Шрифт:
Интервал:
Закладка:
Устное предание, фольклор, еще сложнее для анализа, чем письменная традиция. Но фольклор как исторический источник (в частности, по истории культуры) — старый конек Рыбакова. И старый предмет его спора с фольклористами. Эти специалисты давно преодолели так называемую «историческую школу» фольклористики, господствовавшую в конце XIX века. Представители этой школы с наивной прямолинейностью подыскивали всем образам и сюжетам фольклора конкретные соответствия в летописях, игнорируя специфику фольклора как вида искусства и забывая о роли в нем художественного вымысла.
Один из лидеров нового подхода В. Я. Пропп (1955: 24) так охарактеризовал русский героический эпос: «Былины отражают не единичные события истории, они выражают вековые идеалы народа». Детали истории и имена исторических деятелей, конечно, проникают в фольклор, но обычно не они определяют сюжеты, а когда некоторые события все же дают начало сюжетам, то потом с ними происходят радикальные трансформации по законам жанра. Я бы добавил к этому, что часто содержание героического эпоса прямо противоположно исторической реальности.
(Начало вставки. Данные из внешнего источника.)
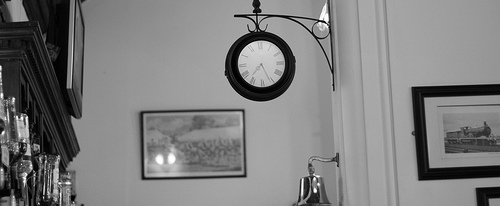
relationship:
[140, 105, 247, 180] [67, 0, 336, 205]
picture hanging on wall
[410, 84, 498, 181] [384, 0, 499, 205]
picture hanging on wall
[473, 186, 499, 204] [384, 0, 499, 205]
picture hanging on wall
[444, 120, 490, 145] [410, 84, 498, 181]
train shown in picture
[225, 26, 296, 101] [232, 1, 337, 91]
clock hanging on rod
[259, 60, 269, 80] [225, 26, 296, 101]
minute hand inside of clock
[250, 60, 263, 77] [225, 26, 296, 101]
hour hand inside of clock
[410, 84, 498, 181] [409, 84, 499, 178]
picture inside of frame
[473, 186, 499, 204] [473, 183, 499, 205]
picture inside of frame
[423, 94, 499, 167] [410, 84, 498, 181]
matte inside of picture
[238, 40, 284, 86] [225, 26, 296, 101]
roman numerals inside of clock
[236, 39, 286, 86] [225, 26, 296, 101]
face inside of clock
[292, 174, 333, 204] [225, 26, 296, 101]
bell beneath clock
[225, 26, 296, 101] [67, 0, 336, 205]
clock hanging on wall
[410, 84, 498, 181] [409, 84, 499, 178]
picture has frame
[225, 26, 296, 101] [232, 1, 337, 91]
clock hanging from rod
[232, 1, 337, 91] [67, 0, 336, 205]
rod mounted on wall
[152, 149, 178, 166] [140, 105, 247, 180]
light reflecting on picture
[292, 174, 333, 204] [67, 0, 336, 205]
bell hanging from wall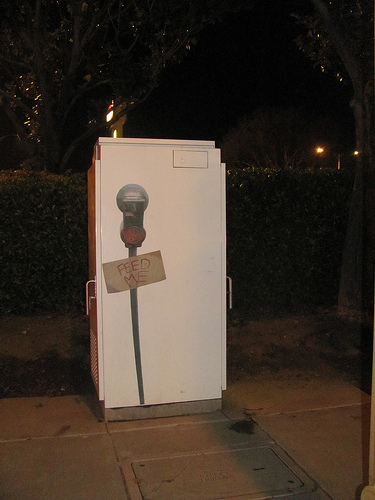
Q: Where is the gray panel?
A: On the sidewalk.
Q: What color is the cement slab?
A: Gray.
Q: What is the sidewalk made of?
A: Gray cement.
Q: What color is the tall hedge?
A: Green.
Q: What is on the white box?
A: A sign.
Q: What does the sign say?
A: Feed me.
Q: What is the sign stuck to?
A: Parking meter.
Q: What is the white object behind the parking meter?
A: White metal box.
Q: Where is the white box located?
A: Sidewalk.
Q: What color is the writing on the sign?
A: Red.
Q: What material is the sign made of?
A: Cardboard.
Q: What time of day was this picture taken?
A: Late evening.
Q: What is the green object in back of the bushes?
A: Trees.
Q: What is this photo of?
A: A refrigerator.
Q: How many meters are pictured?
A: One.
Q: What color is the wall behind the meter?
A: White.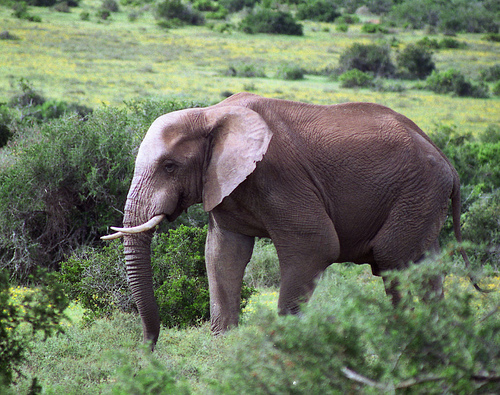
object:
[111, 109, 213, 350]
head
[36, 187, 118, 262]
branch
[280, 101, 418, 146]
back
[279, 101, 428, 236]
skin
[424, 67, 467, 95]
bushes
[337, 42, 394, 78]
bushes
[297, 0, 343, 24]
bushes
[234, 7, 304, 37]
bushes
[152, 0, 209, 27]
bushes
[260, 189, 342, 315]
leg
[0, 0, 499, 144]
field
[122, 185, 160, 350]
elephant trunk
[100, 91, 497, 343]
elephant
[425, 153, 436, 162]
bump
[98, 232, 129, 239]
right tusk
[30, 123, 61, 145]
leaves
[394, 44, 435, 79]
tree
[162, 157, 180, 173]
eye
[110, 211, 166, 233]
tusk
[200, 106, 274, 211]
ear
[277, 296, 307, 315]
ankle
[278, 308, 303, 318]
feet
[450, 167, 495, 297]
tail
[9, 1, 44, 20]
brush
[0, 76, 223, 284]
brushes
В русских былинах русские богатыри без удержу громят татар, а на деле было татарское иго. В сербских песнях сербские воины берут штурмом турецкую столицу Стамбул, а на деле было не взятие сербами Стамбула, а их полный разгром на Косовом поле. Под большим сомнением и гомеровское взятие Трои-Илиона ахейцами. Все это видения желанных побед на месте реальных поражений.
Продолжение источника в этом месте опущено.